Heather Sweet, Alberta’s NDP Mental Health and Addictions critic, points out the UCP has cancelled most harm-reduction programs, including a busy supervised consumption site in Lethbridge. “This government has chosen to take one stance, which is treatment, and it shouldn’t be one or the other,” Ms. Sweet says.
Federal Health Minister Patty Hajdu, who in August urged provincial and territorial health ministers to support safe supply, calls Alberta’s approach “unfortunate.”
“There are provinces that have been much more accepting of this approach and provinces like Alberta that have resolutely declared they are not interested in safe supply or harm reduction in general, which is unfortunate, because they’re seeing some of the highest rates of overdose in the country,” Ms. Hajdu said in an interview.
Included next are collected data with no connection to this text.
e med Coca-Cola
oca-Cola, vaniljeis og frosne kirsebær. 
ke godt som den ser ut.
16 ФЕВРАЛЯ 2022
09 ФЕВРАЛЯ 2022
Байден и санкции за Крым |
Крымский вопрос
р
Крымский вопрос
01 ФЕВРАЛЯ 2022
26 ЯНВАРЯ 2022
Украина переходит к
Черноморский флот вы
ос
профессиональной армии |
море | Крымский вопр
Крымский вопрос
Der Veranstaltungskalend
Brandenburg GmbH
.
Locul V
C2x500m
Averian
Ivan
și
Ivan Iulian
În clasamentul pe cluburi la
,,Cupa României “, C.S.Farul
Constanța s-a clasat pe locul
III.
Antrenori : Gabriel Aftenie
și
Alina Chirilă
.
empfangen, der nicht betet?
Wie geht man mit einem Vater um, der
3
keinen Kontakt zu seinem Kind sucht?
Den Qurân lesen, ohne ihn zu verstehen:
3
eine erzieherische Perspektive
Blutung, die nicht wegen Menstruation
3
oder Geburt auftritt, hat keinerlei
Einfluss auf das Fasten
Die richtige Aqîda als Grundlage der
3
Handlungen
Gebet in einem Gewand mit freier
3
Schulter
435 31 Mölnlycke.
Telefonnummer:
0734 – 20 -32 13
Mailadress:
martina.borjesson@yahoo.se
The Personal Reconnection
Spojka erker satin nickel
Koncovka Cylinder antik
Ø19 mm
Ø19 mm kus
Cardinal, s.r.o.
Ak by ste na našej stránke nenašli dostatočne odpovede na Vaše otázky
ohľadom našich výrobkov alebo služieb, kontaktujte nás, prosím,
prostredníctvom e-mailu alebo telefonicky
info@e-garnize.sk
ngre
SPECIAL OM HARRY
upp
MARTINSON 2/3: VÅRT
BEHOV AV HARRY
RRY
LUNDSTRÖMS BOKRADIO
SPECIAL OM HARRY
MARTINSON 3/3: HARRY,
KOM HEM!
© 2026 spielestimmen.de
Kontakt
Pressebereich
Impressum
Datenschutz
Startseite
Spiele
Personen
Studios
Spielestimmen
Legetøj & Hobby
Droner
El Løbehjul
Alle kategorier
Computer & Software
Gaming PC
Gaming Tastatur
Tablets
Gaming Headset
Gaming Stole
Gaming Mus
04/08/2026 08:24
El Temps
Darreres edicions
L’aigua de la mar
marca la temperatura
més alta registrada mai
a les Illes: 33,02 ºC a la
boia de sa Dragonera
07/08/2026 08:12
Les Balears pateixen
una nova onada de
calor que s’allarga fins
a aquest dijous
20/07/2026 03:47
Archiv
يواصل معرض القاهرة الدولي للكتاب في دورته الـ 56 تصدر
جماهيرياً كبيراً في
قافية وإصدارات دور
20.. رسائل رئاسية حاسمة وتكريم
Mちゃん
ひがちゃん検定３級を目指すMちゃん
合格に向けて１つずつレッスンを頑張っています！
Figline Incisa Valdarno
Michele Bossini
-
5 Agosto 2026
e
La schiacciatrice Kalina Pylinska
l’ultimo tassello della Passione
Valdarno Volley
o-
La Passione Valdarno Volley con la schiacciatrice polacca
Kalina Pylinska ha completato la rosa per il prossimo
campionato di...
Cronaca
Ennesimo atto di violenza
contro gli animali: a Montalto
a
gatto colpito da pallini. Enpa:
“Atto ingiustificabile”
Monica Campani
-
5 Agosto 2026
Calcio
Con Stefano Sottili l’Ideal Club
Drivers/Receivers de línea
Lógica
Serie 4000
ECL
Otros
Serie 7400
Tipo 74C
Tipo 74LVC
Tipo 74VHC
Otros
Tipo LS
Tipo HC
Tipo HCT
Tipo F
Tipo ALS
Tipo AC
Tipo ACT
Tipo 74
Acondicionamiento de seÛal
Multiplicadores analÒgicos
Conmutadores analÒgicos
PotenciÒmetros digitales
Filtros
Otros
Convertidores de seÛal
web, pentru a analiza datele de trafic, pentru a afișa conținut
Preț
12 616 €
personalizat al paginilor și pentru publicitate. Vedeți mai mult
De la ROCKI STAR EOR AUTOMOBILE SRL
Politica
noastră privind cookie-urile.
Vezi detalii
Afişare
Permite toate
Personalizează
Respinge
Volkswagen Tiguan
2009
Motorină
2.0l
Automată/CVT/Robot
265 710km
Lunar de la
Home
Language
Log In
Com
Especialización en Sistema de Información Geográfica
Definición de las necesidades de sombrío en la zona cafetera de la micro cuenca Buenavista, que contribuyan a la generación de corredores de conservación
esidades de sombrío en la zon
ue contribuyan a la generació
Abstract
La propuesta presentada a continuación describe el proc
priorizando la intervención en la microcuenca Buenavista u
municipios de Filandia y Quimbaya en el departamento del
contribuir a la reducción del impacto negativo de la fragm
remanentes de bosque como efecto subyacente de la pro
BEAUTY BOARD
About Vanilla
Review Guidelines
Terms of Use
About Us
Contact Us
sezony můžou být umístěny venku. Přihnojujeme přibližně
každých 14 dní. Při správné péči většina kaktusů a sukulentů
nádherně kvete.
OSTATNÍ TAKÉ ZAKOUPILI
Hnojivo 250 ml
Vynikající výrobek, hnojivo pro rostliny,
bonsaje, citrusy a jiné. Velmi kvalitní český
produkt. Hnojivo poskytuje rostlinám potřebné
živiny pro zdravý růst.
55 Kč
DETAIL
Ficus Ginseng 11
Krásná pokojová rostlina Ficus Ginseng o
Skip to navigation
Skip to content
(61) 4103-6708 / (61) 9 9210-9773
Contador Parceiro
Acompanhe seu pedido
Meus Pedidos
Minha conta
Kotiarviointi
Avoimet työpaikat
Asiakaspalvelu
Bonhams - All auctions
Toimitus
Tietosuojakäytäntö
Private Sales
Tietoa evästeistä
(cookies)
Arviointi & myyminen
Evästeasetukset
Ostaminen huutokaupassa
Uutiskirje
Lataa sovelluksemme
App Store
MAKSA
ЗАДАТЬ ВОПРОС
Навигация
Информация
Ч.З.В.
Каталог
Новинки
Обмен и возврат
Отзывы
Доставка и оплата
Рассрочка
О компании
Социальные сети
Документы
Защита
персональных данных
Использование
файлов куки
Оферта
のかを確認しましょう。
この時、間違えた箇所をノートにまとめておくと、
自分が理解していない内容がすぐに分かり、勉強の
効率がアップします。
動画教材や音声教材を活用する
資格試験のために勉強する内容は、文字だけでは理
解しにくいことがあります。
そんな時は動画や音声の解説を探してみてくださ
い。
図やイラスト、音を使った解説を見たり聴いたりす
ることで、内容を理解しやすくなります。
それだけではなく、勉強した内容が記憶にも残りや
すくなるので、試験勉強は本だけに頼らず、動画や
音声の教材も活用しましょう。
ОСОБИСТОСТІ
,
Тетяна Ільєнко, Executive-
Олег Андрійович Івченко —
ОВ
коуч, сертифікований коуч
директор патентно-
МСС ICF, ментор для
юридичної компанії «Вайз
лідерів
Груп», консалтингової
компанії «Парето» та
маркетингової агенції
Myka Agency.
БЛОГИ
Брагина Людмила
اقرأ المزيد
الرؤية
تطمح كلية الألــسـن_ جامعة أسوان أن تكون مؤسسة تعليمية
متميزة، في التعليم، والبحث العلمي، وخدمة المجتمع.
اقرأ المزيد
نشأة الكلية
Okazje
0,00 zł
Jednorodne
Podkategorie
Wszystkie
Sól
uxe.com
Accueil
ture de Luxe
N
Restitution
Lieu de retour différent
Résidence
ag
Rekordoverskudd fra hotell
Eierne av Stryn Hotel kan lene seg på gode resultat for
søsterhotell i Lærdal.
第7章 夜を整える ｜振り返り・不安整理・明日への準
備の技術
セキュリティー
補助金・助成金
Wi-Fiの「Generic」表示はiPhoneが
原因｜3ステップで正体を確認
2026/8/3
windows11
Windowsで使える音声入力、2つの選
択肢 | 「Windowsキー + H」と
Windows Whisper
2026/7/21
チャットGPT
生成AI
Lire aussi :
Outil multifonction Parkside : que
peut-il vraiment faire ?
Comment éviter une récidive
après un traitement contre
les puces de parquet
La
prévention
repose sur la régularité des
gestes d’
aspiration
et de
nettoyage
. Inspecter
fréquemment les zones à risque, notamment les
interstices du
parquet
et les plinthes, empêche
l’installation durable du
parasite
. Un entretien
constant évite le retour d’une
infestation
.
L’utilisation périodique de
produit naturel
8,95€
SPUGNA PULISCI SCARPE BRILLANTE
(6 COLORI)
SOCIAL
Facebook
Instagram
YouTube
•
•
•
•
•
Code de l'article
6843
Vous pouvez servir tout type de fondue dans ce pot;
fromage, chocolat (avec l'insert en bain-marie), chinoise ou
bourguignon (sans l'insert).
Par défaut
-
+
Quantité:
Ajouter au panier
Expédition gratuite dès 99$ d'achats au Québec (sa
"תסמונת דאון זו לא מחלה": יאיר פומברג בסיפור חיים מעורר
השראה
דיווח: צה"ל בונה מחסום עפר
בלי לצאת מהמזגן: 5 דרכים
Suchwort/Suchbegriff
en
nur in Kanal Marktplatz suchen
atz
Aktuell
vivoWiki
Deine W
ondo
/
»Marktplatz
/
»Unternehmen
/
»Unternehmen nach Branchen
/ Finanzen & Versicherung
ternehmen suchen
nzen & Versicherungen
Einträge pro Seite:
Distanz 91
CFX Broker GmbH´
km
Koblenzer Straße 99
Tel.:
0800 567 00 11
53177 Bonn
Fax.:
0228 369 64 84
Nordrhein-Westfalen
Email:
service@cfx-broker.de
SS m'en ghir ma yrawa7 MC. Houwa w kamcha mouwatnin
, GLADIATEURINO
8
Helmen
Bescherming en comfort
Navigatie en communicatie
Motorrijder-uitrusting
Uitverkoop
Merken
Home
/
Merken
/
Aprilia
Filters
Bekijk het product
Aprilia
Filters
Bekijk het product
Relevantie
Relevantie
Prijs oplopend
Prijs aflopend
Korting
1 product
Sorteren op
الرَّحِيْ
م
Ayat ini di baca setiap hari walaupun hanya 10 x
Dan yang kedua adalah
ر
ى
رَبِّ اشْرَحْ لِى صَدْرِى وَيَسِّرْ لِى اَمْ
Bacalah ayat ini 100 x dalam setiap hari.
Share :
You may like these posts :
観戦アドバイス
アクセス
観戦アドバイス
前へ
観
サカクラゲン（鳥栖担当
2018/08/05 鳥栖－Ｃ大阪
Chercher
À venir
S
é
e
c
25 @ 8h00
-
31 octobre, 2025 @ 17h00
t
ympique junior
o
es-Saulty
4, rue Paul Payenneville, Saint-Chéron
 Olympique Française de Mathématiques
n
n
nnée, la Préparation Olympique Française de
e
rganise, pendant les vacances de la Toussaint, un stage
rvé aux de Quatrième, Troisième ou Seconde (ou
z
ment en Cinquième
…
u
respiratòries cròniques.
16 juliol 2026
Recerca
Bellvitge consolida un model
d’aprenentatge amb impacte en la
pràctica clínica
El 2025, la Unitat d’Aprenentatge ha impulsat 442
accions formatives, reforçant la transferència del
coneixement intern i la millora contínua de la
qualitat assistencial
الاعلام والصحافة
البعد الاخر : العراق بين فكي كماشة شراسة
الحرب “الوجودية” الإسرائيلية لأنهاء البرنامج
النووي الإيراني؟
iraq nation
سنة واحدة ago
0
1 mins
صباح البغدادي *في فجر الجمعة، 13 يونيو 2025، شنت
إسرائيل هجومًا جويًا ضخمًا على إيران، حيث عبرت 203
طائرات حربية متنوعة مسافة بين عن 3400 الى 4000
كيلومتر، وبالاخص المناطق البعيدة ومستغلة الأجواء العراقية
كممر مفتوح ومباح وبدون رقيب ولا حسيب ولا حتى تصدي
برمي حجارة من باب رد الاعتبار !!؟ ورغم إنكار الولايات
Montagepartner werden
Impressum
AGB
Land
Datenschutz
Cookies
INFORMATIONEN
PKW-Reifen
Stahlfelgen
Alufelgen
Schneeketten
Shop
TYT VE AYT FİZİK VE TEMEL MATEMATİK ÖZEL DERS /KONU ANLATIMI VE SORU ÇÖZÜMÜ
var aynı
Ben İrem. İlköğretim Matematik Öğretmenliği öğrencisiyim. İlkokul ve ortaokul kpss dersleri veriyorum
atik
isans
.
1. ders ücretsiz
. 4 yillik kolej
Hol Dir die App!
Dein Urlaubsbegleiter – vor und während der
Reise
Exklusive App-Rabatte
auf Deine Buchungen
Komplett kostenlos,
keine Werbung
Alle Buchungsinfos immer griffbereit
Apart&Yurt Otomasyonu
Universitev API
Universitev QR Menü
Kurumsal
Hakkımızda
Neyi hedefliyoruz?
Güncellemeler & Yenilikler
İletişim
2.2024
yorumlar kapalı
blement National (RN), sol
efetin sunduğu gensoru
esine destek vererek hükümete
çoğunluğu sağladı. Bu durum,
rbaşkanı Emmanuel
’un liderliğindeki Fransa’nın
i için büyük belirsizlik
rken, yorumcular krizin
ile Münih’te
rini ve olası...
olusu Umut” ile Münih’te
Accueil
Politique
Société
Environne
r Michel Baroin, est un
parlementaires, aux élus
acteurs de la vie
As for Mr. Tarry, a couple of months after outreach workers first approached him in Beacon Hill Park, he and his nephew moved away from the encampment, which he says was nothing but “drugs, stabbings and fights.” Initially, they set up in a quieter park, but soon a local non-profit offered to help put him up in a hotel temporarily.
Mr. Tarry says his goals now are to secure more permanent housing, get his leg amputated and replaced with a prosthetic, save up some money and get his tattoo and piercing business back up and running. He’s already bought the equipment, he says.
When it’s time for his medication, he extends an open palm to show a handful of blue and orange capsules, and little white tablets.
“This is something that gives you hope,” he says. “I don’t know how else to describe it.”